Et la tendance devrait se poursuivre: l’épidémiologiste Antoine Flahault, également interrogé par le journal, s’attend « à très court terme » à ce que la France dépasse le pic de contaminations de l’été, autour de 24.000 contaminations quotidiennes en moyenne.

Qu’en est-il des autres indicateurs? La comparaison entre les deux périodes – la fin juillet et la fin novembre – permet d’esquisser les différences entre la quatrième et la cinquième vagues: à croissance comparable des contaminations, les entrées à l’hôpital et les morts liées au Covid-19 sont aujourd’hui plus importantes.

On recense désormais en moyenne environ 474 admissions de patients atteints du Covid-19 chaque jour et une cinquantaine de décès quotidiens – deux fois plus qu’à la fin juillet. Et là encore, l’évolution ces derniers jours est conséquente: les hospitalisations ont bondi de 50% en une semaine, les morts progressé de 36%. Mais la France est loin des niveaux enregistrés lors des précédentes vagues, avec 8338 personnes actuellement hospitalisées, contre plus de 33.000 au pic de l’épidémie, en novembre 2020.
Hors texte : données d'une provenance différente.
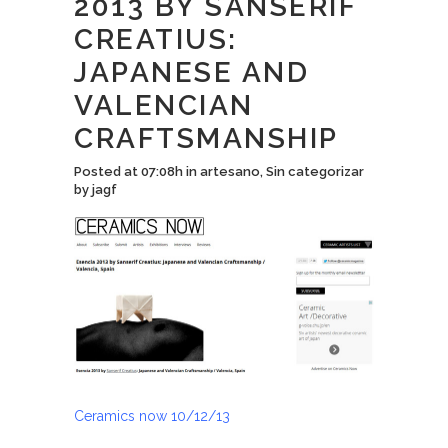
2013 BY SANSERIF
CREATIUS:
JAPANESE AND
VALENCIAN
CRAFTSMANSHIP
Posted at 07:08h
in
artesano
,
Sin categorizar
by
jagf
Ceramics now 10/12/13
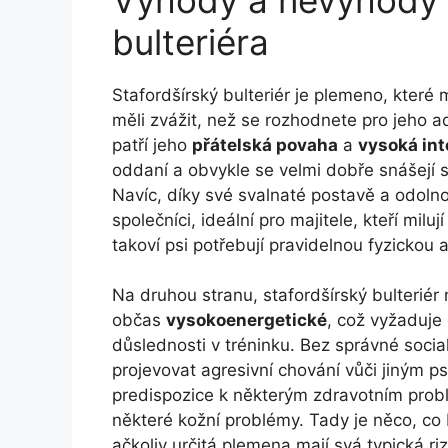
bulteriéra
Stafordšírský bulteriér je plemeno, které
měli zvážit, než se rozhodnete pro jeho a
patří jeho
přátelská povaha
a
vysoká int
oddaní a obvykle se velmi dobře snášejí 
Navíc, díky své svalnaté postavě a odolnos
společníci, ideální pro majitele, kteří milu
takoví psi potřebují pravidelnou fyzickou ak
Na druhou stranu, stafordšírský bulteriér
občas
vysokoenergetické
, což vyžaduje 
důslednosti v tréninku. Bez správné socia
projevovat agresivní chování vůči jiným p
predispozice k některým zdravotním prob
některé kožní problémy. Tady je něco, co 
ačkoliv určitá plemena mají svá typická riz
Si nous sommes bien « en cours de reprise de l’épidémie », il y a « un décrochage entre le nombre d’infections et le nombre d’hospitalisations », a commenté la présidente de la Haute autorité de Santé (HAS), Dominique Le Guludec, ce samedi sur BFMTV.

L’explication de ce décalage réside en partie dans la large couverture vaccinale dans l’Hexagone. Aujourd’hui, plus de 75% des Français présentent un schéma vaccinal complet – 10 points de plus que nos voisins autrichiens, où un confinement a été remis en place depuis ce lundi.

La vaccination, « on sait que ça protège un peu contre la contamination, ça protège beaucoup contre les formes sévères », a rappelé Dominique Le Guludec sur BFMTV. Notre avance en la matière « par rapport aux pays européens voisins », « ça peut en partie nous aider » à affronter cette cinquième vague, a-t-elle estimé.

Où s’arrêtera-t-elle? Difficile de le prévoir en l’état. Martin Hirsch, directeur général de l’Assistance publique – Hôpitaux de Paris (AP-HP) , invité de France Inter ce lundi matin, s’attend à un pic hospitalier « plutôt fin décembre ou janvier que maintenant », si une « augmentation forte » se produit réellement dans les établissements de santé. En attendant, les contaminations continuent de progresser: Olivier Véran a d’ores et déjà évoqué le chiffre de 30.000 cas recensés pour la journée de ce mardi.